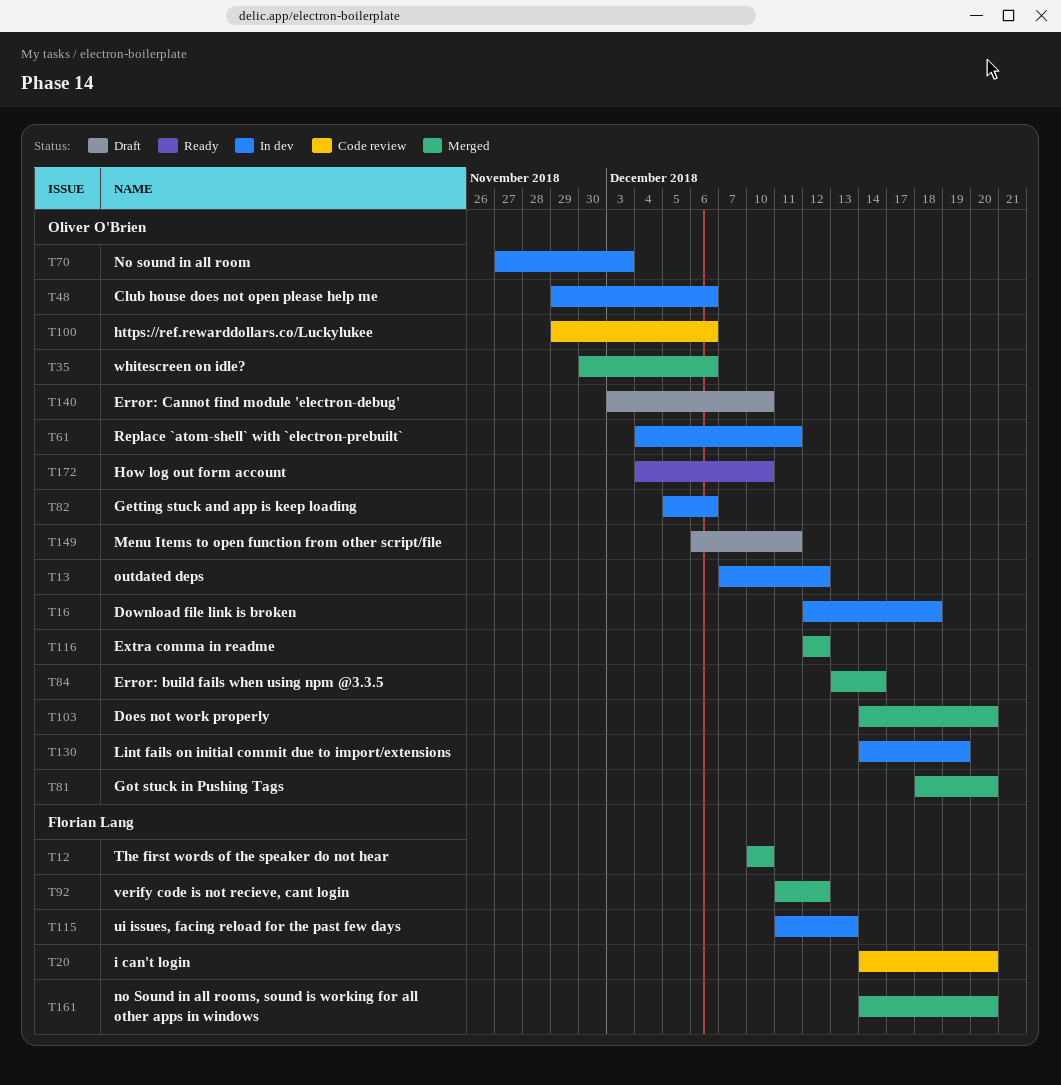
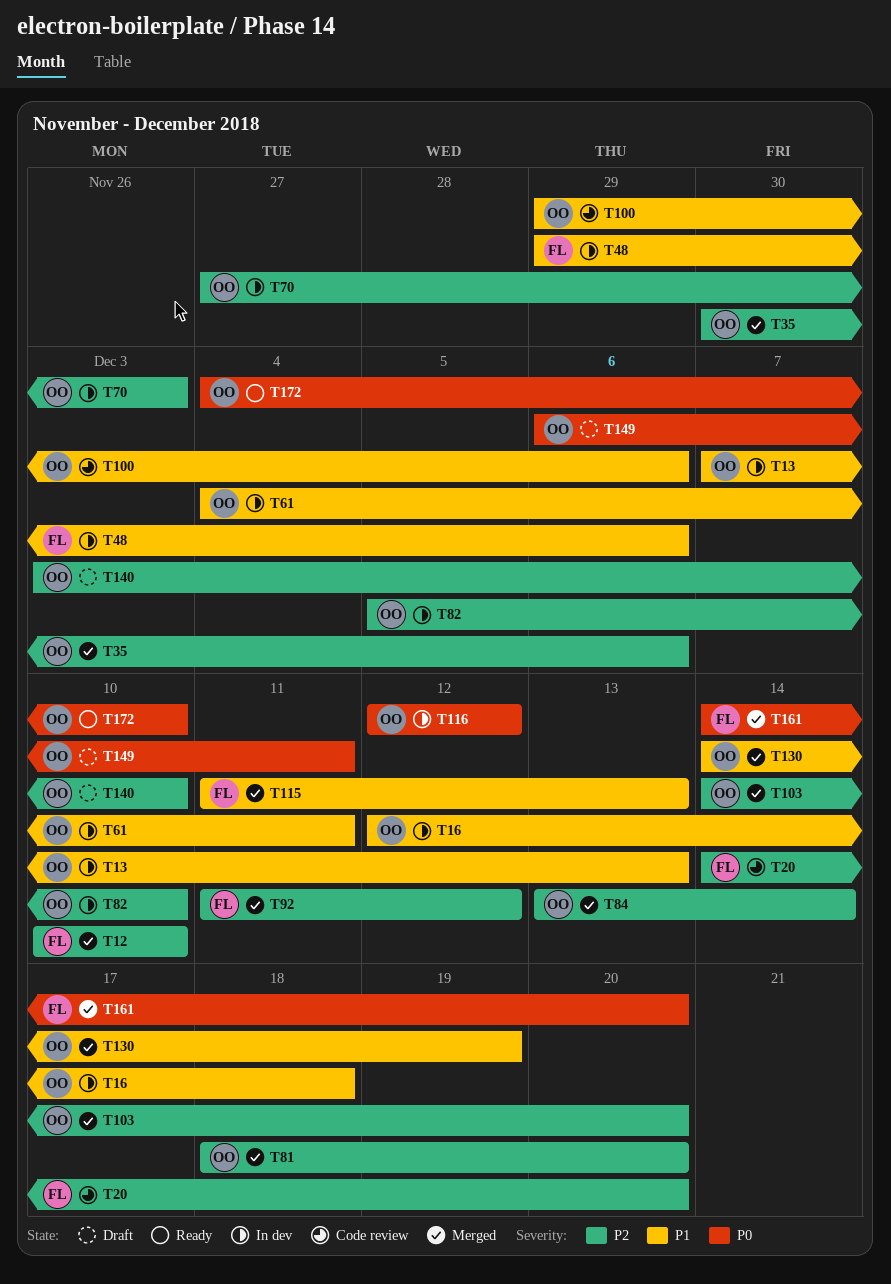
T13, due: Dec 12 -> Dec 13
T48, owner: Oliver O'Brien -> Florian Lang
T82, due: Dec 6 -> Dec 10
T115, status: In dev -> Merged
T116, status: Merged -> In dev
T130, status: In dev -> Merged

---

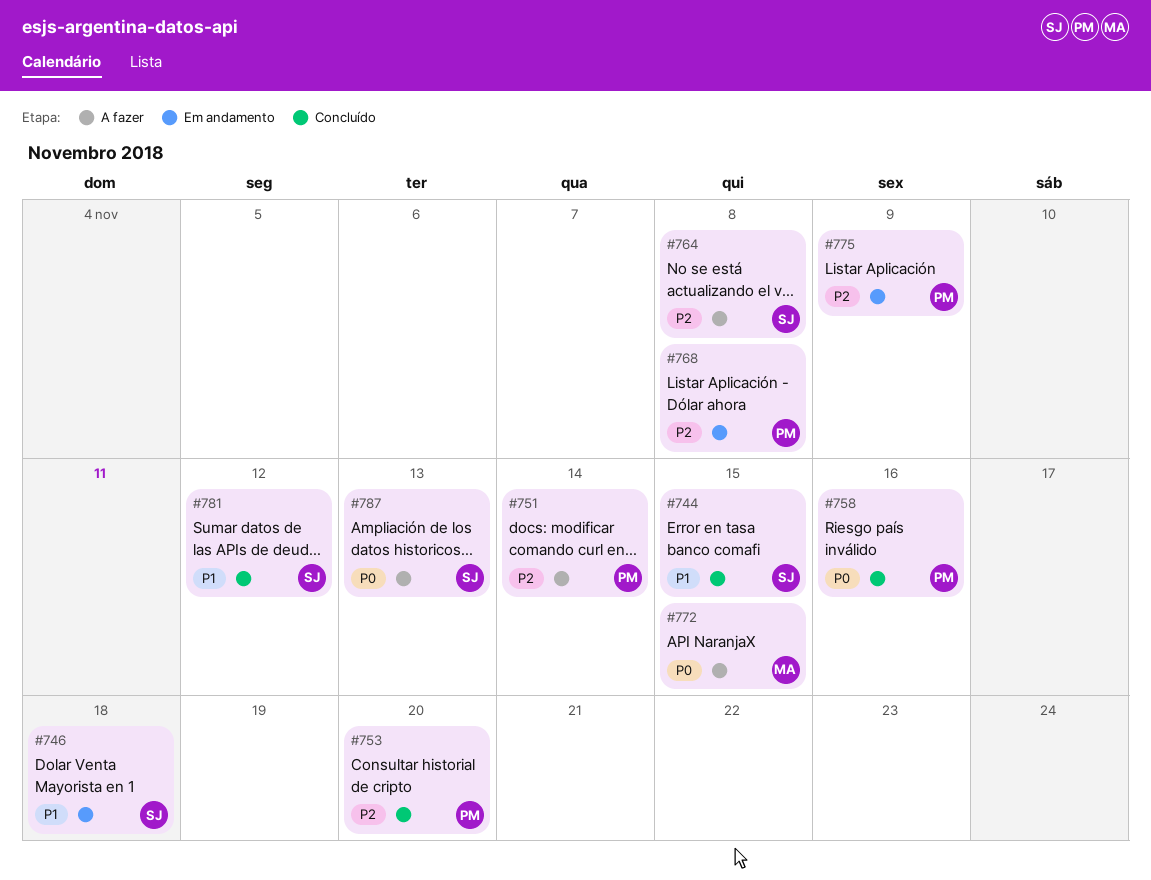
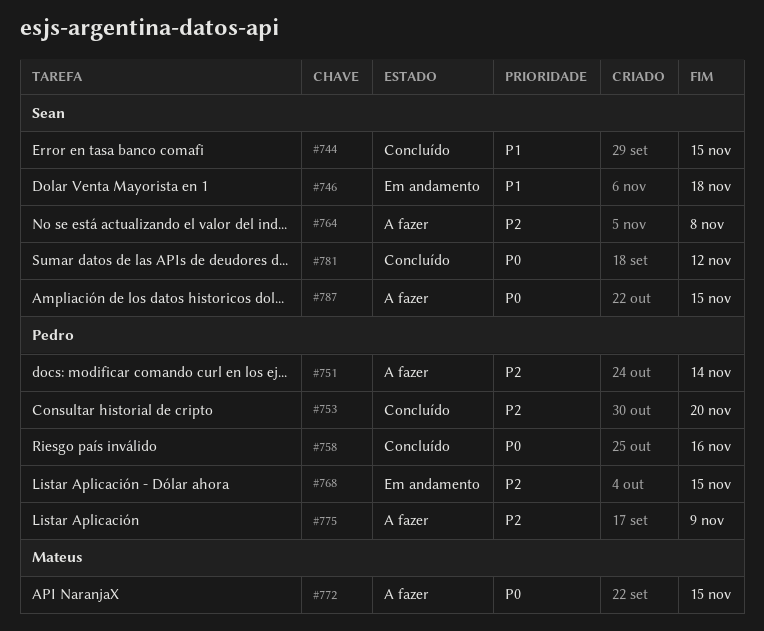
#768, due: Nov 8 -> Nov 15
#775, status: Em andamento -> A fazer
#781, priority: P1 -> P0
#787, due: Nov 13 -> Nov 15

...

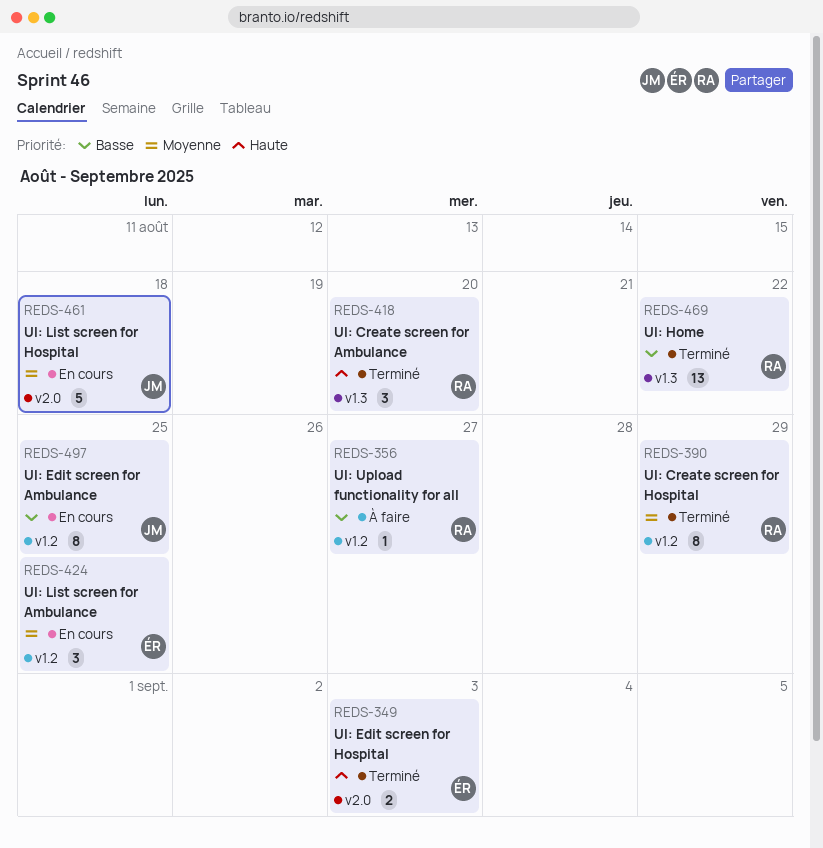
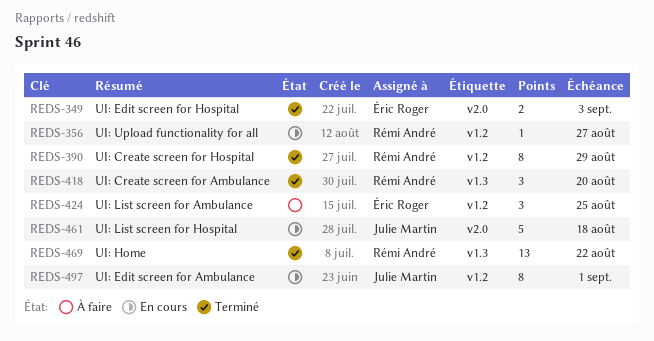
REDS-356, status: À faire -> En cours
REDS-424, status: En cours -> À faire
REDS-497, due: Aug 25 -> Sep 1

> [Task objective]: In your answer, include only the lines above starting at the line that holds "T13, due: Dec 12 -> Dec 13" and ending at the line that holds "T130, status: In dev -> Merged", copied exactly.

> [Response for this exercise]:
T13, due: Dec 12 -> Dec 13
T48, owner: Oliver O'Brien -> Florian Lang
T82, due: Dec 6 -> Dec 10
T115, status: In dev -> Merged
T116, status: Merged -> In dev
T130, status: In dev -> Merged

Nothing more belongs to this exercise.